Midwest Digs Out From Winter Storm
Jan. 03, 1999
CHICAGO (AP) _ Chicagoans dug out from their biggest snowstorm in more than 30 years Sunday while thousands of already delayed travelers across the Midwest waited for airlines to get their planes de-iced and back in the air.
About 22 inches of snow had piled up from Chicago across northern Indiana as the storm spread snow, ice, slush and rain from the Missouri Valley to the East Coast.
``I think Old Man Winter can just go away now and give us 80-degree weather. He made his point,'' Karen Erickson said after finding her car covered by a snow drift in Fond du Lac, Wis., 60 miles north of Milwaukee.
At least 23 deaths had been blamed on the storm, 10 of them in Illinois.
Chicago's Lakeshore Drive reopened and pavement was clean on many other main arteries. However, public and Catholic school classes were canceled for Monday.
``It's going real well considering that 24 hours ago we were in the second-worst snowstorm in Chicago history,'' said Terry Levin, a spokesman for the city, which put more than 700 pieces of snow-fighting equipment on the streets. The city's record is 23 inches, set in 1967.
However, U.S. Rep. Bobby Rush, who's running against Mayor Richard Daley in February, complained that crews concentrated on neighborhoods with more white residents.
``This is not about politics,'' Daley responded.
The city's delay in plowing away the 18.8 inches that fell in 1979 was blamed for Jane Byrne's upset victory over incumbent Mayor Michael Bilandic in that year's Democratic primary.
The ice and blinding, wind-driven snow created havoc for air travelers through the entire weekend.
At Chicago's O'Hare International Airport, the nation's busiest, United, American and most other airlines canceled the bulk of their flights Saturday. And on Sunday _ expected to be one of the busiest travel days of the year _ United canceled 60 percent of its flights out of Chicago and American canceled at least half, according to officials at the airport's two largest carriers.
Sherri Gilbert waited in a line the length of two football fields at O'Hare's United terminal. She had been trying to get home to Springfield, Mo., from Portland, Maine, since Friday night and her chances of making a flight Sunday were grim.
``I won't get through this line before my flight leaves,'' said Gilbert, one of the lucky ones who got a hotel room near O'Hare Saturday night. ``I told my husband one more day and I'm going to have to go shopping in Chicago.''
The effects of Chicago's woes spread far beyond the city.
``Everyone wants to go to Chicago to get somewhere else,'' said Kathy Tremmel of Harlan, Iowa, who was stuck at Omaha's Eppley Airfield trying to catch a connecting flight in Chicago to take her to London.
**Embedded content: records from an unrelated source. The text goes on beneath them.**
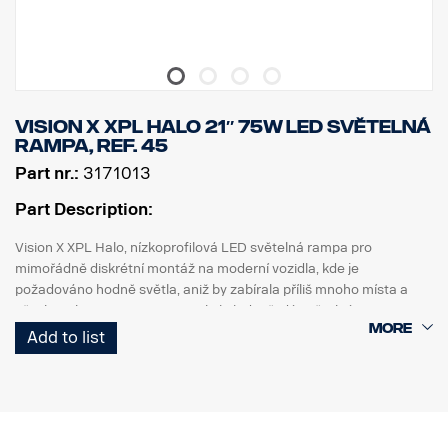
Výška: 52 mm, šířka: 61 mm, délka: 335 mm
Hmotnost: 0,95 kg
LED: 9 x 5 W, výkon: 45 W, spotřeba energie při 12 V: 3,75 A
Hrubý světelný tok: 4815 lm, efektivní světelný tok: 3371 lm
Dosah při 1 lux: 330 m
Vision X XPL HALO 21″ 75W LED světelná
rampa, ref. 45
Part nr.:
3171013
Part Description:
Vision X XPL Halo, nízkoprofilová LED světelná rampa pro
mimořádně diskrétní montáž na moderní vozidla, kde je
požadováno hodně světla, aniž by zabírala příliš mnoho místa a
přitahovala pozornost. XPL Halo je jednořadá světelná rampa s
výkonnými 5wattovými LED CREE a studeným světelným halo
Add to list
efektem kolem odrazek.
Vlastnosti:
Záruka na funkčnost 5,5 roku.
Robustní hliníkový/kompozitní obal.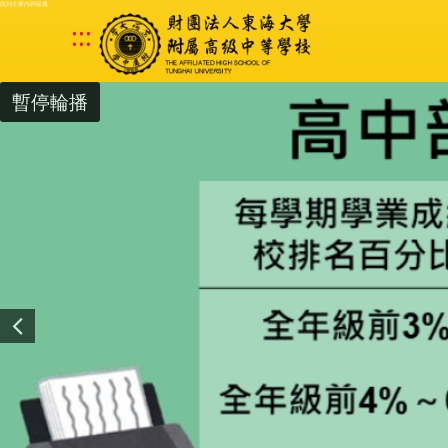
跳到主要內容區塊
:::
暫停輪播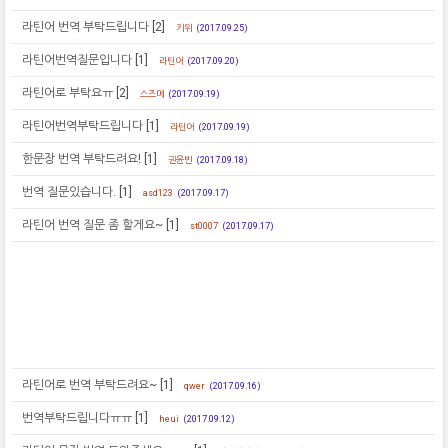
라틴어 번역 부탁드립니다
[2]
키위
(2017.09.25)
라틴어번역질문입니다
[1]
라틴어
(2017.09.20)
라틴어로 부탁요ㅠ
[2]
스즈메
(2017.09.19)
라틴어번역부탁드립니다
[1]
라틴어
(2017.09.19)
한문장 번역 부탁드려요!
[1]
권윤빈
(2017.09.18)
번역 질문있습니다.
[1]
asd123
(2017.09.17)
라틴어 번역 질문 좀 할게요~
[1]
st0007
(2017.09.17)
라틴어로 번역 부탁드려요~
[1]
qwer
(2017.09.16)
번역부탁드립니다ㅠㅠ
[1]
heui
(2017.09.12)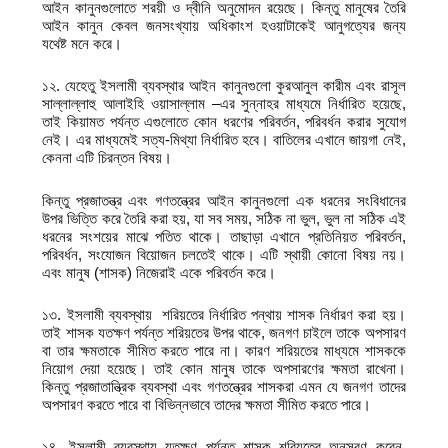
আইন কানুনগুলোতে শরয়ী ও দ্বীনি অনুমোদন রয়েছে। কিন্তু মানুষের তৈরি
আইন কানুন কেবল জনসংখ্যায় অধিকাংশ হওয়াটাকেই আনুগত্যের জন্য
যথেষ্ট মনে করে।
১২. যেহেতু ইসলামী ব্যবস্থার আইন কানুনগুলো কুরআনুল কারীম এবং রাসূল
সাল্লাল্লাহু আলাইহি ওয়াসাল্লাম –এর সুন্নাহর মাধ্যমে নির্ধারিত হয়েছে,
তাই কিয়ামত পর্যন্ত এগুলোতে কোন ধরণের পরিবর্তন, পরিবর্ধন করার সুযোগ
নেই। এর মাধ্যমেই সত্য-মিথ্যা নির্ধারিত হবে। বাতিলের এখানে জায়গা নেই,
কেননা এটি চিরন্তন বিষয়।
কিন্তু প্রজাতন্ত্র এবং গণতন্ত্রের আইন কানুনগুলো এক ধরনের সংবিধানের
উপর ভিত্তি করে তৈরি করা হয়, যা সব সময়, সঠিক না ভুল, ভুল না সঠিক এই
ধরনের সংশয়ের মাঝে পতিত থাকে। তাছাড়া এখানে প্রতিনিয়ত পরিবর্তন,
পরিবর্ধন, সংযোজন বিয়োজন চলতেই থাকে। এটি স্থায়ী কোনো বিষয় নয়।
এবং মানুষ (শাসক) নিজেরাই একে পরিবর্তন করে।
১৩. ইসলামী ব্যবস্থায় শরিয়তের নির্ধারিত পন্থায় শাসক নির্ধারণ করা হয়।
তাই শাসক যতক্ষণ পর্যন্ত শরিয়তের উপর থাকে, জনগণ চাইলে তাকে অপসারণ
বা তার ক্ষমতাকে সীমিত করতে পারে না। কারণ শরিয়তের মাধ্যমে শাসককে
নিয়োগ দেয়া হয়েছে। তাই কোন মানুষ তাকে অপসারণের ক্ষমতা রাখেনা।
কিন্তু প্রজাতান্ত্রিক ব্যবস্থা এবং গণতন্ত্রের শাসকরা এমন যে জনগণ তাদের
অপসারণ করতে পারে বা বিভিন্নভাবে তাদের ক্ষমতা সীমিত করতে পারে।
১৪. ইসলামী ব্যবস্থায় যতক্ষণ পর্যন্ত শাসক শরিয়তের অনুসরণ করেন,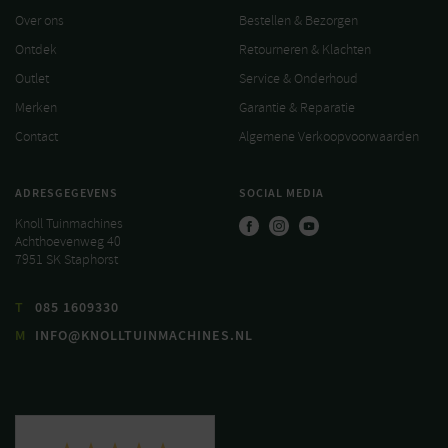
Over ons
Bestellen & Bezorgen
Ontdek
Retourneren & Klachten
Outlet
Service & Onderhoud
Merken
Garantie & Reparatie
Contact
Algemene Verkoopvoorwaarden
ADRESGEGEVENS
SOCIAL MEDIA
Knoll Tuinmachines
Achthoevenweg 40
7951 SK Staphorst
T
085 1609330
M
INFO@KNOLLTUINMACHINES.NL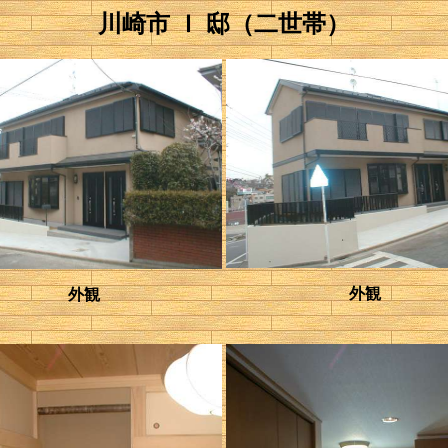
川崎市 Ｉ 邸（二世帯）
外観
外観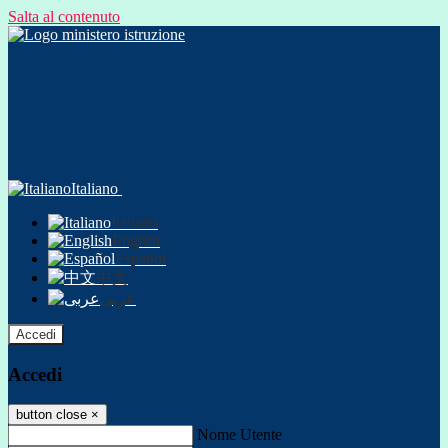
Salta al contenuto
Italiano
Italiano
English
Español
中文
عربى
Accedi
Accedi
button close
×
Nome Utente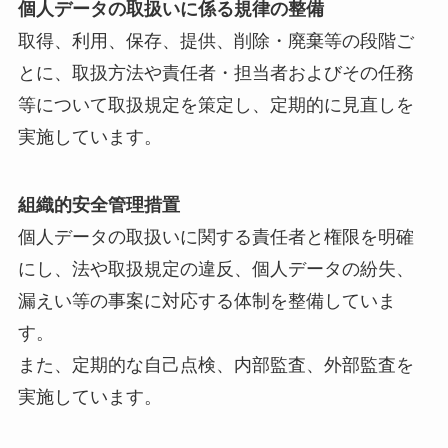
個人データの取扱いに係る規律の整備
取得、利用、保存、提供、削除・廃棄等の段階ご
とに、取扱方法や責任者・担当者およびその任務
等について取扱規定を策定し、定期的に見直しを
実施しています。
組織的安全管理措置
個人データの取扱いに関する責任者と権限を明確
にし、法や取扱規定の違反、個人データの紛失、
漏えい等の事案に対応する体制を整備していま
す。
また、定期的な自己点検、内部監査、外部監査を
実施しています。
Indianapolis International Airport closed overnight for the first time in 20 years. Milwaukee's Mitchell International Airport reopened Sunday after being shut down overnight.
Flight cancellations at Detroit Metropolitan Airport left travelers sacked out in booths at Mike & Pat's Bar & Deli _ which advertised ``Best view of the snow inside the airport'' _ while others slept in an airport mezzanine. The airport doled out about 2,000 pillows and 2,200 blankets, airport spokesman Mike Conway said.
``It was like one big pajama party,'' said Donna Brigman. She and her 13-year-old daughter returned to Detroit on Saturday from a Florida vacation _ they swam with dolphins in temperatures in the 80s _ but couldn't find a way home to Ypsilanti, just 20 miles away.
The 10 to 15 inches of snow that blanketed the Detroit metropolitan area was the most from a winter storm since Jan. 6, 1994, the National Weather Service said.
A 130-mile stretch of Interstate 65 in northwestern Indiana was reopened Sunday after being closed for about 20 hours, but 10 cities and 44 of the state's 92 counties still banned unnecessary travel. Drifts more than 2 feet high closed the South Shore Railroad, which carries over 12,000 daily commuters from northwestern Indiana to Chicago.
``The roads were like ice,'' said John Rawlings, who spent the night with 200 other travelers at Faith Baptist Church near Lafayette, Ind., after his van slid off I-65. ``The wind just picked it up and put it in the ditch.''
On Sunday, the storm spread ice on parts of the Northeast. Ice was blamed for a 50-car pileup on New York's Grand Central Parkway, and 22 cars and a truck were caught in a chain-reaction wreck on I-80 in New Jersey.